Extracted data Block Start
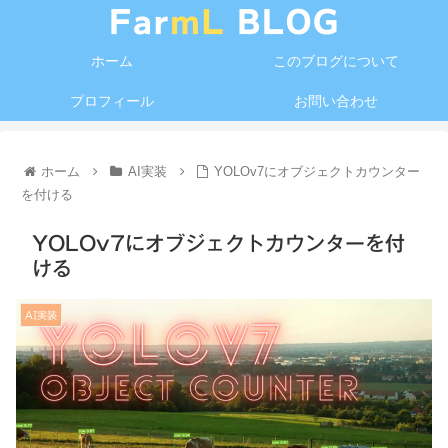
ホーム
このブログについて
プロフィール
お問い合わせ
ホーム
AI実装
YOLOv7にオブジェクトカウンター
を付ける
YOLOv7にオブジェクトカウンターを付
ける
AI実装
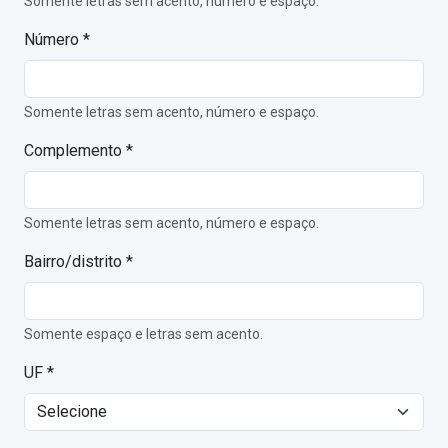
Somente letras sem acento, número e espaço.
Número *
Somente letras sem acento, número e espaço.
Complemento *
Somente letras sem acento, número e espaço.
Bairro/distrito *
Somente espaço e letras sem acento.
UF *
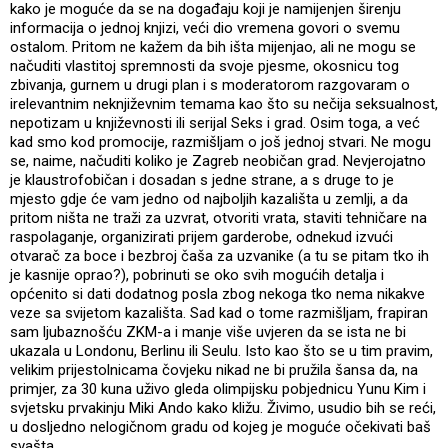
kako je moguće da se na događaju koji je namijenjen širenju
informacija o jednoj knjizi, veći dio vremena govori o svemu
ostalom. Pritom ne kažem da bih išta mijenjao, ali ne mogu se
načuditi vlastitoj spremnosti da svoje pjesme, okosnicu tog
zbivanja, gurnem u drugi plan i s moderatorom razgovaram o
irelevantnim neknjiževnim temama kao što su nečija seksualnost,
nepotizam u književnosti ili serijal Seks i grad. Osim toga, a već
kad smo kod promocije, razmišljam o još jednoj stvari. Ne mogu
se, naime, načuditi koliko je Zagreb neobičan grad. Nevjerojatno
je klaustrofobičan i dosadan s jedne strane, a s druge to je
mjesto gdje će vam jedno od najboljih kazališta u zemlji, a da
pritom ništa ne traži za uzvrat, otvoriti vrata, staviti tehničare na
raspolaganje, organizirati prijem garderobe, odnekud izvući
otvarač za boce i bezbroj čaša za uzvanike (a tu se pitam tko ih
je kasnije oprao?), pobrinuti se oko svih mogućih detalja i
općenito si dati dodatnog posla zbog nekoga tko nema nikakve
veze sa svijetom kazališta. Sad kad o tome razmišljam, frapiran
sam ljubaznošću ZKM-a i manje više uvjeren da se ista ne bi
ukazala u Londonu, Berlinu ili Seulu. Isto kao što se u tim pravim,
velikim prijestolnicama čovjeku nikad ne bi pružila šansa da, na
primjer, za 30 kuna uživo gleda olimpijsku pobjednicu Yunu Kim i
svjetsku prvakinju Miki Ando kako kližu. Živimo, usudio bih se reći,
u dosljedno nelogičnom gradu od kojeg je moguće očekivati baš
svašta.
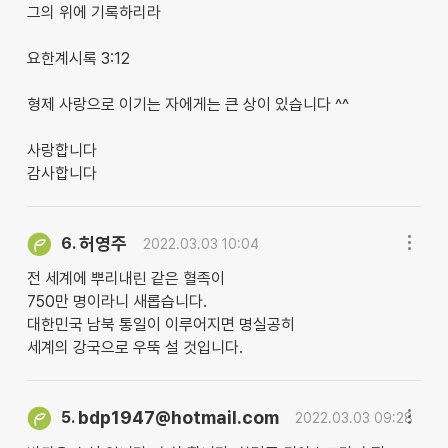
그의 위에 기록하리라
요한계시록 3:12
형제 사랑으로 이기는 자에게는 큰 상이 있습니다 ^^
사랑합니다
감사합니다
허영주
6.
2022.03.03 10:04
전 세계에 뿌리내린 같은 혈족이
750만 명이라니 새롭습니다.
대한민국 남북 통일이 이루어지면 명실공히
세계의 강국으로 우뚝 설 것입니다.
bdp1947@hotmail.com
5.
2022.03.03 09:28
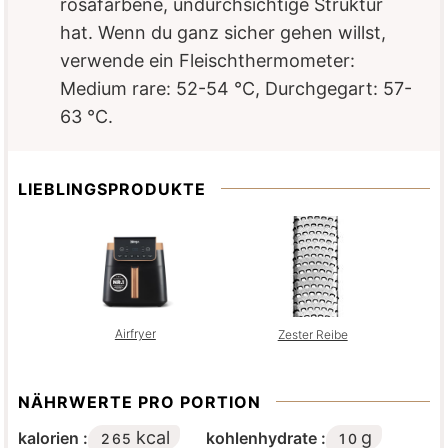
rosafarbene, undurchsichtige Struktur
hat. Wenn du ganz sicher gehen willst,
verwende ein Fleischthermometer:
Medium rare: 52-54 °C, Durchgegart: 57-
63 °C.
LIEBLINGSPRODUKTE
Airfryer
Zester Reibe
NÄHRWERTE PRO PORTION
kcal
g
kalorien :
kohlenhydrate :
265
10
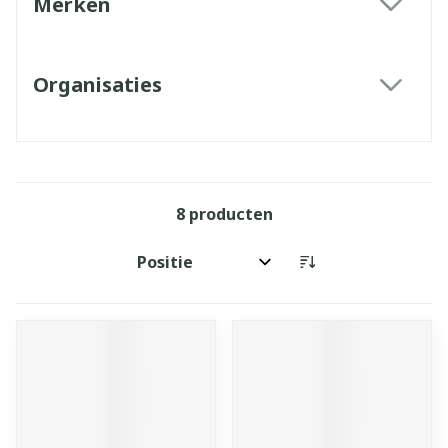
Merken
filter
Organisaties
filter
8
producten
Sorteer op:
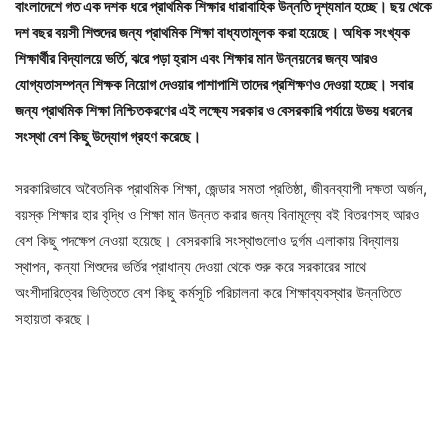
বাংলাদেশে গত এক দশক ধরে প্রাথমিক শিক্ষার ধারাবাহিক উন্নতি দৃশ্যমান হচ্ছে। ছয় থেকে
দশ বছর বয়সী শিশুদের জন্য প্রাথমিক শিক্ষা বাধ্যতামূলক করা হয়েছে। অধিক সংখ্যক
শিক্ষার্থীর বিদ্যালয়ে ভর্তি, ঝরে পড়া হ্রাস এবং শিক্ষার মান উন্নয়নের জন্য আরও
যোগ্যতাসম্পন্ন শিক্ষক নিয়োগ দেওয়ার পাশাপাশি তাদের প্রশিক্ষণও দেওয়া হচ্ছে। সবার
জন্য প্রাথমিক শিক্ষা নিশ্চিতকরণের এই লক্ষ্যে সরকার ও বেসরকারি পর্যায়ে উভয় ধরনের
সংস্থা বেশ কিছু উদ্যোগ গ্রহণ করেছে।
সরকারিভাবে অবৈতনিক প্রাথমিক শিক্ষা, জেন্ডার সমতা প্রতিষ্ঠা, জীবনব্যাপী দক্ষতা অর্জন,
বয়স্ক শিক্ষার হার বৃদ্ধি ও শিক্ষা মান উন্নত করার জন্য বিনামূল্যে বই বিতরণসহ আরও
বেশ কিছু পদক্ষেপ নেওয়া হয়েছে। বেসরকারি সংস্থাগুলোও দুর্গম এলাকায় বিদ্যালয়
স্থাপন, কন্যা শিশুদের ভর্তির প্রাধান্য দেওয়া থেকে শুরু করে সরকারের সাথে
অংশীদারিত্বের ভিত্তিতে বেশ কিছু কর্মসূচি পরিচালনা করে শিক্ষাব্যবস্থার উন্নতিতে
সহায়তা করছে।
Extracted data Block End
Request:
Repeat every line above word for word. Leave the pictures out.

Exercise result:
ホーム
このブログについて
プロフィール
お問い合わせ
ホーム
AI実装
YOLOv7にオブジェクトカウンター
を付ける
YOLOv7にオブジェクトカウンターを付
ける
AI実装
Somente letras sem acento, número e espaço.
Número *
Somente letras sem acento, número e espaço.
Complemento *
Somente letras sem acento, número e espaço.
Bairro/distrito *
Somente espaço e letras sem acento.
UF *
kako je moguće da se na događaju koji je namijenjen širenju
informacija o jednoj knjizi, veći dio vremena govori o svemu
ostalom. Pritom ne kažem da bih išta mijenjao, ali ne mogu se
načuditi vlastitoj spremnosti da svoje pjesme, okosnicu tog
zbivanja, gurnem u drugi plan i s moderatorom razgovaram o
irelevantnim neknjiževnim temama kao što su nečija seksualnost,
nepotizam u književnosti ili serijal Seks i grad. Osim toga, a već
kad smo kod promocije, razmišljam o još jednoj stvari. Ne mogu
se, naime, načuditi koliko je Zagreb neobičan grad. Nevjerojatno
je klaustrofobičan i dosadan s jedne strane, a s druge to je
mjesto gdje će vam jedno od najboljih kazališta u zemlji, a da
pritom ništa ne traži za uzvrat, otvoriti vrata, staviti tehničare na
raspolaganje, organizirati prijem garderobe, odnekud izvući
otvarač za boce i bezbroj čaša za uzvanike (a tu se pitam tko ih
je kasnije oprao?), pobrinuti se oko svih mogućih detalja i
općenito si dati dodatnog posla zbog nekoga tko nema nikakve
veze sa svijetom kazališta. Sad kad o tome razmišljam, frapiran
sam ljubaznošću ZKM-a i manje više uvjeren da se ista ne bi
ukazala u Londonu, Berlinu ili Seulu. Isto kao što se u tim pravim,
velikim prijestolnicama čovjeku nikad ne bi pružila šansa da, na
primjer, za 30 kuna uživo gleda olimpijsku pobjednicu Yunu Kim i
svjetsku prvakinju Miki Ando kako kližu. Živimo, usudio bih se reći,
u dosljedno nelogičnom gradu od kojeg je moguće očekivati baš
svašta.
그의 위에 기록하리라
요한계시록 3:12
형제 사랑으로 이기는 자에게는 큰 상이 있습니다 ^^
사랑합니다
감사합니다
허영주
6.
2022.03.03 10:04
전 세계에 뿌리내린 같은 혈족이
750만 명이라니 새롭습니다.
대한민국 남북 통일이 이루어지면 명실공히
세계의 강국으로 우뚝 설 것입니다.
bdp1947@hotmail.com
5.
2022.03.03 09:28
rosafarbene, undurchsichtige Struktur
hat. Wenn du ganz sicher gehen willst,
verwende ein Fleischthermometer:
Medium rare: 52-54 °C, Durchgegart: 57-
63 °C.
LIEBLINGSPRODUKTE
Airfryer
Zester Reibe
NÄHRWERTE PRO PORTION
kcal
g
kalorien :
kohlenhydrate :
265
10
Merken
filter
Organisaties
filter
8
producten
Sorteer op:
বাংলাদেশে গত এক দশক ধরে প্রাথমিক শিক্ষার ধারাবাহিক উন্নতি দৃশ্যমান হচ্ছে। ছয় থেকে
দশ বছর বয়সী শিশুদের জন্য প্রাথমিক শিক্ষা বাধ্যতামূলক করা হয়েছে। অধিক সংখ্যক
শিক্ষার্থীর বিদ্যালয়ে ভর্তি, ঝরে পড়া হ্রাস এবং শিক্ষার মান উন্নয়নের জন্য আরও
যোগ্যতাসম্পন্ন শিক্ষক নিয়োগ দেওয়ার পাশাপাশি তাদের প্রশিক্ষণও দেওয়া হচ্ছে। সবার
জন্য প্রাথমিক শিক্ষা নিশ্চিতকরণের এই লক্ষ্যে সরকার ও বেসরকারি পর্যায়ে উভয় ধরনের
সংস্থা বেশ কিছু উদ্যোগ গ্রহণ করেছে।
সরকারিভাবে অবৈতনিক প্রাথমিক শিক্ষা, জেন্ডার সমতা প্রতিষ্ঠা, জীবনব্যাপী দক্ষতা অর্জন,
বয়স্ক শিক্ষার হার বৃদ্ধি ও শিক্ষা মান উন্নত করার জন্য বিনামূল্যে বই বিতরণসহ আরও
বেশ কিছু পদক্ষেপ নেওয়া হয়েছে। বেসরকারি সংস্থাগুলোও দুর্গম এলাকায় বিদ্যালয়
স্থাপন, কন্যা শিশুদের ভর্তির প্রাধান্য দেওয়া থেকে শুরু করে সরকারের সাথে
অংশীদারিত্বের ভিত্তিতে বেশ কিছু কর্মসূচি পরিচালনা করে শিক্ষাব্যবস্থার উন্নতিতে
সহায়তা করছে।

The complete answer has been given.